DATA »
------------------------------
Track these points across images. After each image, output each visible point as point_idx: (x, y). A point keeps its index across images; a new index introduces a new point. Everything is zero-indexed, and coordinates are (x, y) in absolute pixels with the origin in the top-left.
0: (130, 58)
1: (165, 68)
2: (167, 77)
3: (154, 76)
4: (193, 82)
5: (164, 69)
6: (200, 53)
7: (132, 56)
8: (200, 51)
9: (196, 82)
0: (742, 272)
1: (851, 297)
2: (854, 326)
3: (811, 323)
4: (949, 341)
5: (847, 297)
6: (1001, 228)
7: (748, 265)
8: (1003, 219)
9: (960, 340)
------------------------------
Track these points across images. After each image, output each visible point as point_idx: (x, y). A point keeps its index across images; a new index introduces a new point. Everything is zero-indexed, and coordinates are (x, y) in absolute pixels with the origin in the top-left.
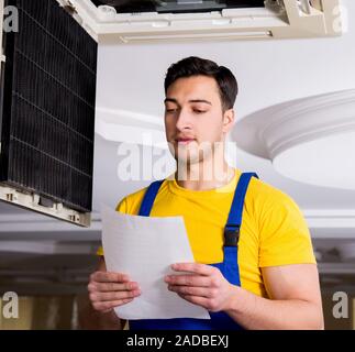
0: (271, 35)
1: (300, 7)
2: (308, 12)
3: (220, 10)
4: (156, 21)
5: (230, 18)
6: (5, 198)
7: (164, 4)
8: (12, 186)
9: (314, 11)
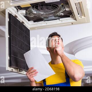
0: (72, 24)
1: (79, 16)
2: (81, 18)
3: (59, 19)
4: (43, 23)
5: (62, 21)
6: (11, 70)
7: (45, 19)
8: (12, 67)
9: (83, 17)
------------------------------
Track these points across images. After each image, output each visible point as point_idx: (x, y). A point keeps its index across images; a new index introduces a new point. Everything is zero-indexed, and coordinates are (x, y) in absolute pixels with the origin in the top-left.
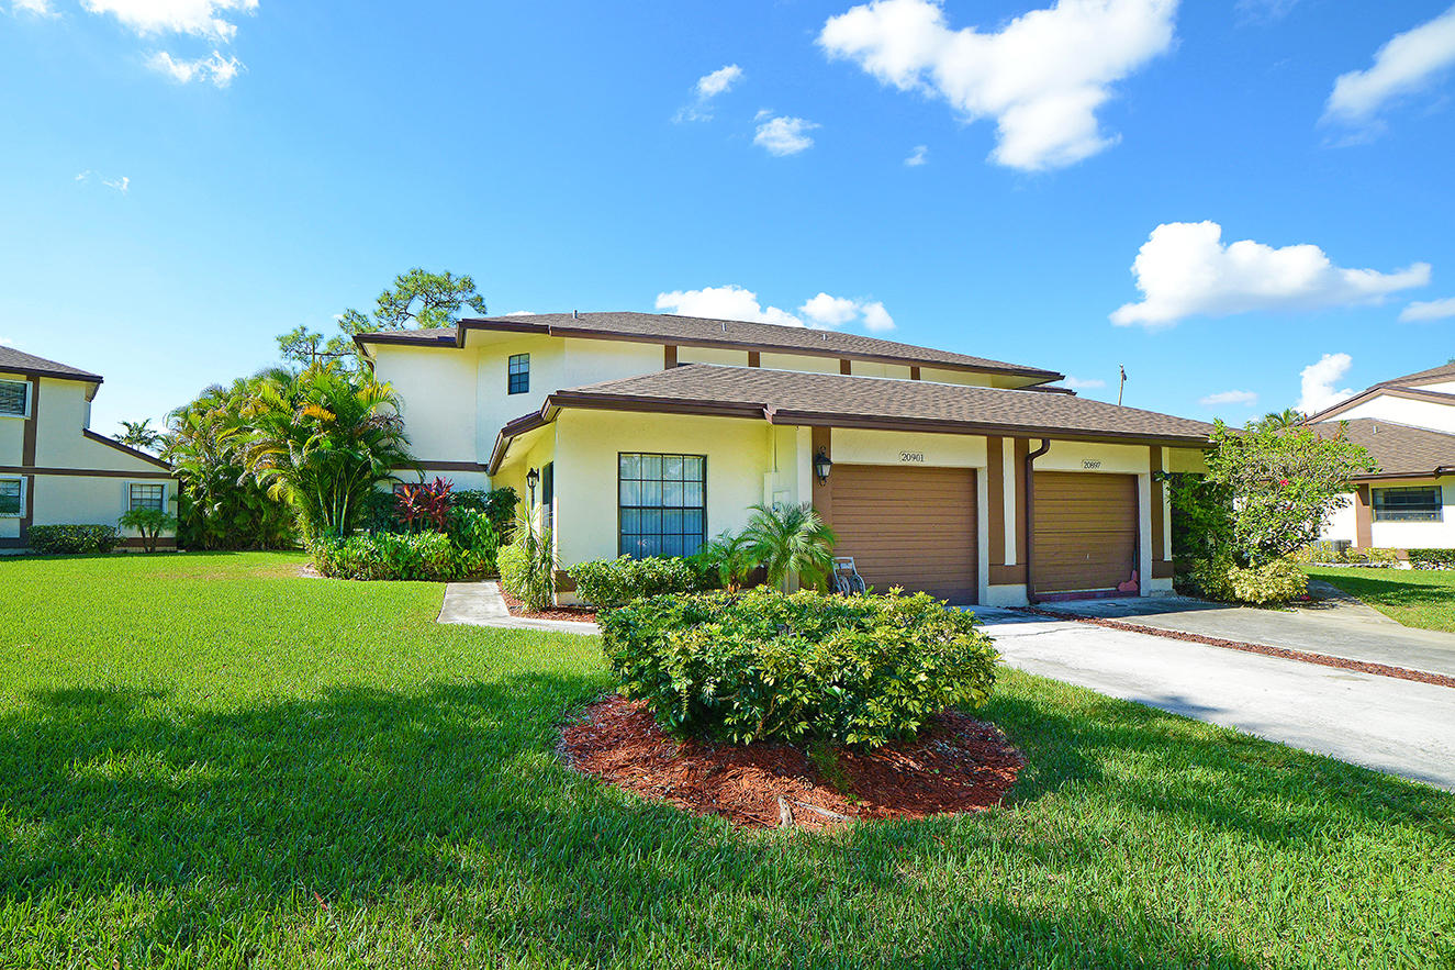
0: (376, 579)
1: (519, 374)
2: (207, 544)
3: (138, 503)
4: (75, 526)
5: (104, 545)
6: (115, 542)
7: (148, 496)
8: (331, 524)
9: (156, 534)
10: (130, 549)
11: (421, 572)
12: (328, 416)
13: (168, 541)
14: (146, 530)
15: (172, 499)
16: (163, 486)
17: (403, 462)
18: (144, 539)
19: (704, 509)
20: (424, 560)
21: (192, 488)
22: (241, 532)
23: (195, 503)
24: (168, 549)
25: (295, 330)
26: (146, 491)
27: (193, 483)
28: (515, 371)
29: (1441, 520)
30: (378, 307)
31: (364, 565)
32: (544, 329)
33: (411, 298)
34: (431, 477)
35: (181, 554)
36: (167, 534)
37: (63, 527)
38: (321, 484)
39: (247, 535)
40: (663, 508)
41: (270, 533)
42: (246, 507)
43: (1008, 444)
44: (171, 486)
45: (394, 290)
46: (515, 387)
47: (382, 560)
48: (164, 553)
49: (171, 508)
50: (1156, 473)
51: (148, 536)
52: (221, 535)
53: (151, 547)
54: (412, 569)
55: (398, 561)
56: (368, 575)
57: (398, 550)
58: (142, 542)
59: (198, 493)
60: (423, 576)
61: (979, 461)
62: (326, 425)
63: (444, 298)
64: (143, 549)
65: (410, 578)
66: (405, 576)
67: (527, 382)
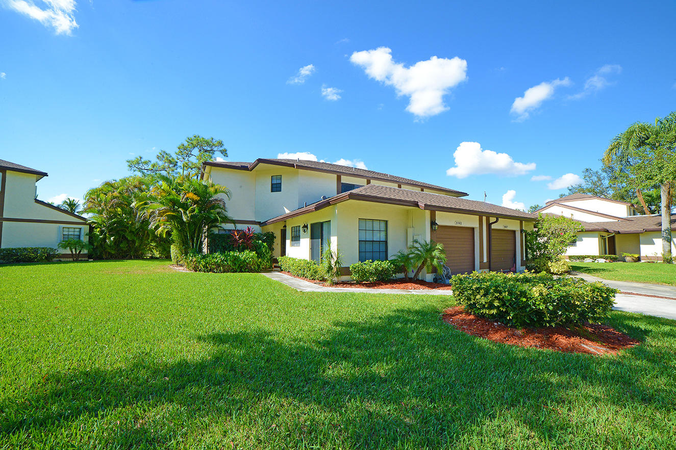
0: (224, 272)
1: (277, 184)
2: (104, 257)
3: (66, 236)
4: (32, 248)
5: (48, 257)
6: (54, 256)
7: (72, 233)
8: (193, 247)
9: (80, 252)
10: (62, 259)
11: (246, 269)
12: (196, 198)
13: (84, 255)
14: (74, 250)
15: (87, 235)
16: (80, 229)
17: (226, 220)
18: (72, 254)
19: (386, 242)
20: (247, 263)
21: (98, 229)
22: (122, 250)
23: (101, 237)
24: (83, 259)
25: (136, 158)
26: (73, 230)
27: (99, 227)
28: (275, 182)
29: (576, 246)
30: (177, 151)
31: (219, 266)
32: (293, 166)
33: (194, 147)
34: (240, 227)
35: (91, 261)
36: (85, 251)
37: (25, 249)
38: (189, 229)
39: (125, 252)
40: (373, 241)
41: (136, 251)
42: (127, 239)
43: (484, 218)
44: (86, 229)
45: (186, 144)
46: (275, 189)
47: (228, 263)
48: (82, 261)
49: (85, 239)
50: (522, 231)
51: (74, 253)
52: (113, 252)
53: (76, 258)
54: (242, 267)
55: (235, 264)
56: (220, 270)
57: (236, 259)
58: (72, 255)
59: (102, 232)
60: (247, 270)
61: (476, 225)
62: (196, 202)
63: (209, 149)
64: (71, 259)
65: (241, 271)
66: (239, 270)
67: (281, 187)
------------------------------
PROBLEM REQUIREMENTS » Using the entries above, output exactly the lines between the line holding "46: (515, 387)" and the line holding "65: (410, 578)", end lines included, and nothing more.

FINISHED EXERCISE »
46: (515, 387)
47: (382, 560)
48: (164, 553)
49: (171, 508)
50: (1156, 473)
51: (148, 536)
52: (221, 535)
53: (151, 547)
54: (412, 569)
55: (398, 561)
56: (368, 575)
57: (398, 550)
58: (142, 542)
59: (198, 493)
60: (423, 576)
61: (979, 461)
62: (326, 425)
63: (444, 298)
64: (143, 549)
65: (410, 578)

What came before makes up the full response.